### REQUEST
Can you arrange the rows below as a two-column CSV with the headers "prompt" and "response", one line per row, putting the text in one quoted field and the answer in the other, with line breaks replaced by spaces and the pictures left out?

### RECORD SET
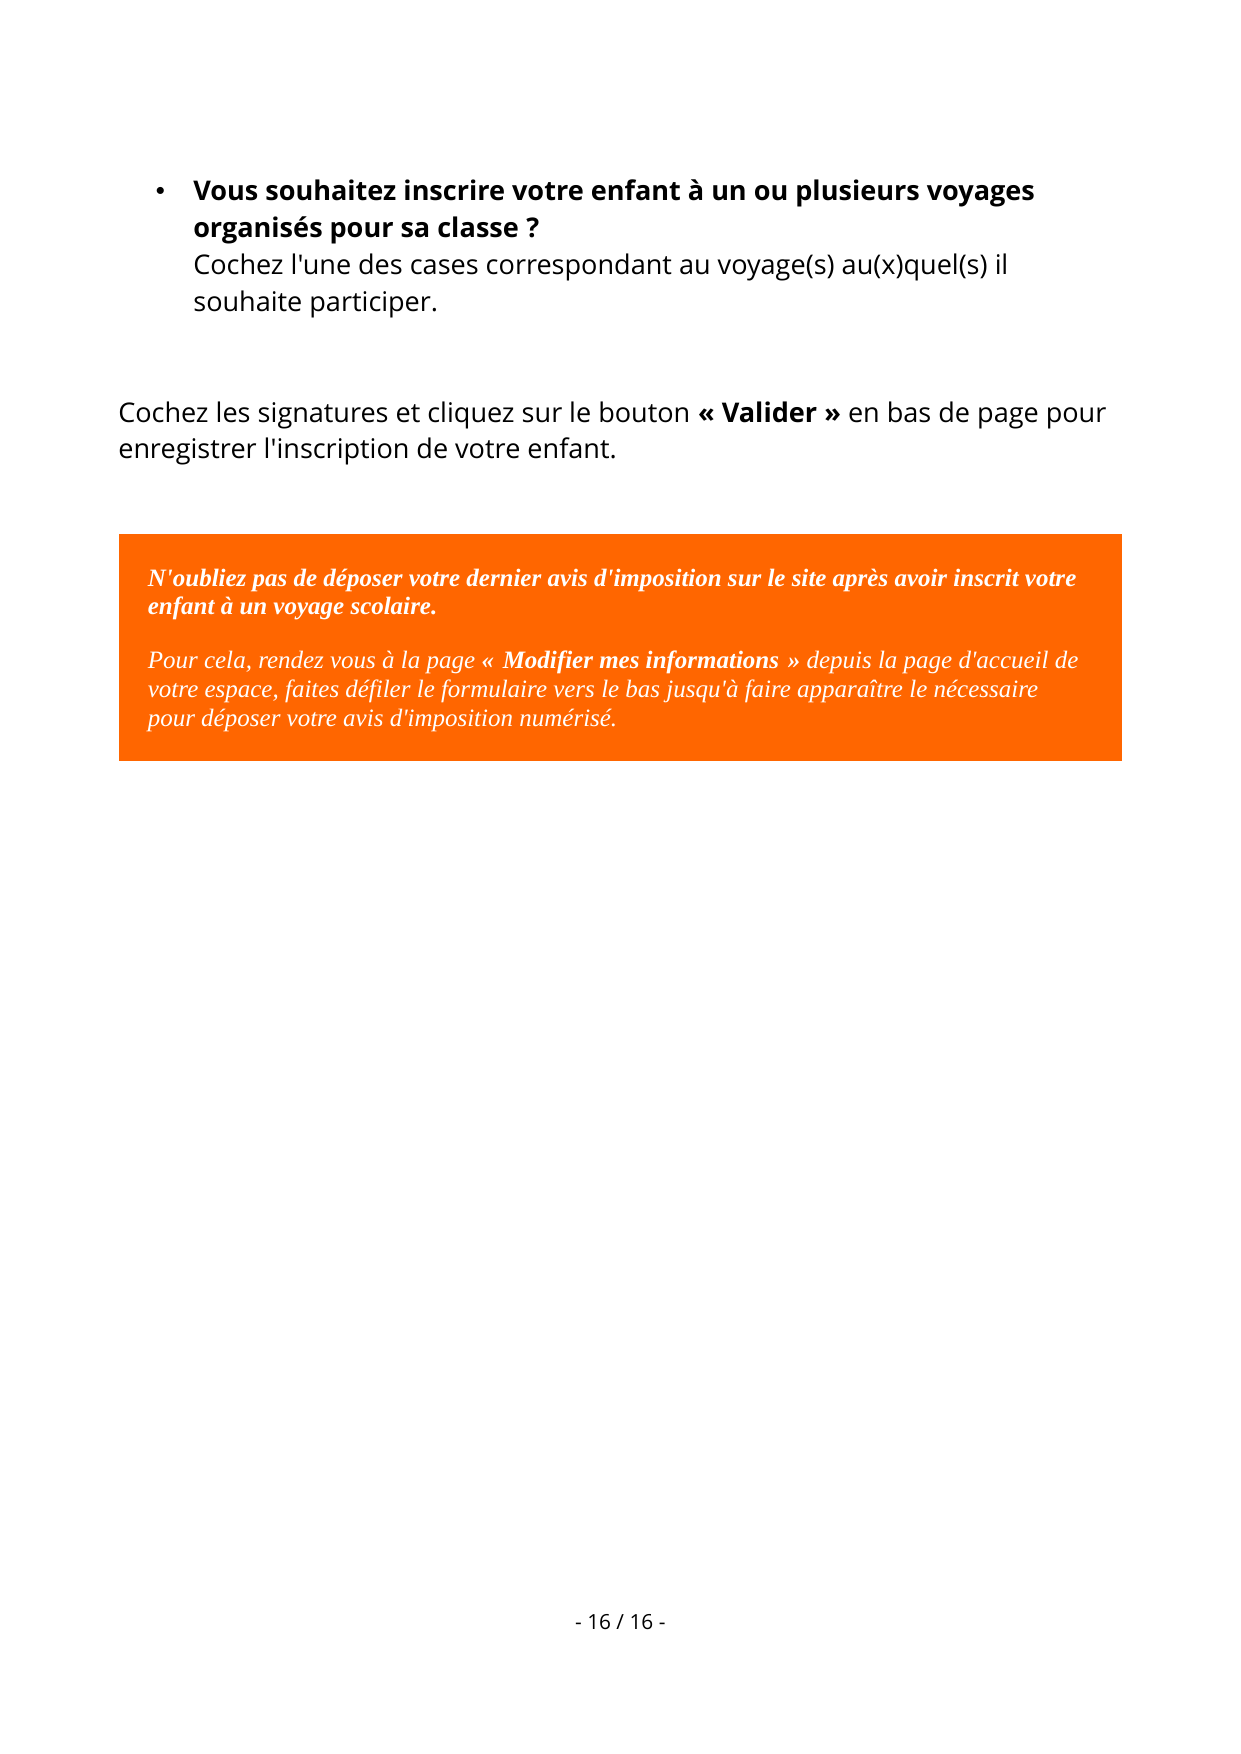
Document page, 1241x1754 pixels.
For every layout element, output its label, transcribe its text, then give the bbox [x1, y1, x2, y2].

list Vous souhaitez inscrire votre enfant à un ou plusieurs voyages organisés pour sa classe ? [156, 172, 1122, 246]
list Cochez l'une des cases correspondant au voyage(s) au(x)quel(s) il souhaite participer. [156, 246, 1122, 319]
text Pour cela, rendez vous à la page « Modifier mes informations » depuis la page d'accueil de votre espace, faites défiler le formulaire vers le bas jusqu'à faire apparaître le nécessaire pour déposer votre avis d'imposition numérisé. [119, 616, 1122, 761]
text N'oubliez pas de déposer votre dernier avis d'imposition sur le site après avoir inscrit votre enfant à un voyage scolaire. [119, 534, 1122, 616]
text Cochez les signatures et cliquez sur le bouton « Valider » en bas de page pour enregistrer l'inscription de votre enfant. [118, 393, 1122, 467]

### SOLUTION TO THIS EXERCISE
prompt,response
"Document page, 1241x1754 pixels. For every layout element, output its label, transcribe its text, then give the bbox [x1, y1, x2, y2].","list Vous souhaitez inscrire votre enfant à un ou plusieurs voyages organisés pour sa classe ? [156, 172, 1122, 246] list Cochez l'une des cases correspondant au voyage(s) au(x)quel(s) il souhaite participer. [156, 246, 1122, 319] text Pour cela, rendez vous à la page « Modifier mes informations » depuis la page d'accueil de votre espace, faites défiler le formulaire vers le bas jusqu'à faire apparaître le nécessaire pour déposer votre avis d'imposition numérisé. [119, 616, 1122, 761] text N'oubliez pas de déposer votre dernier avis d'imposition sur le site après avoir inscrit votre enfant à un voyage scolaire. [119, 534, 1122, 616] text Cochez les signatures et cliquez sur le bouton « Valider » en bas de page pour enregistrer l'inscription de votre enfant. [118, 393, 1122, 467]"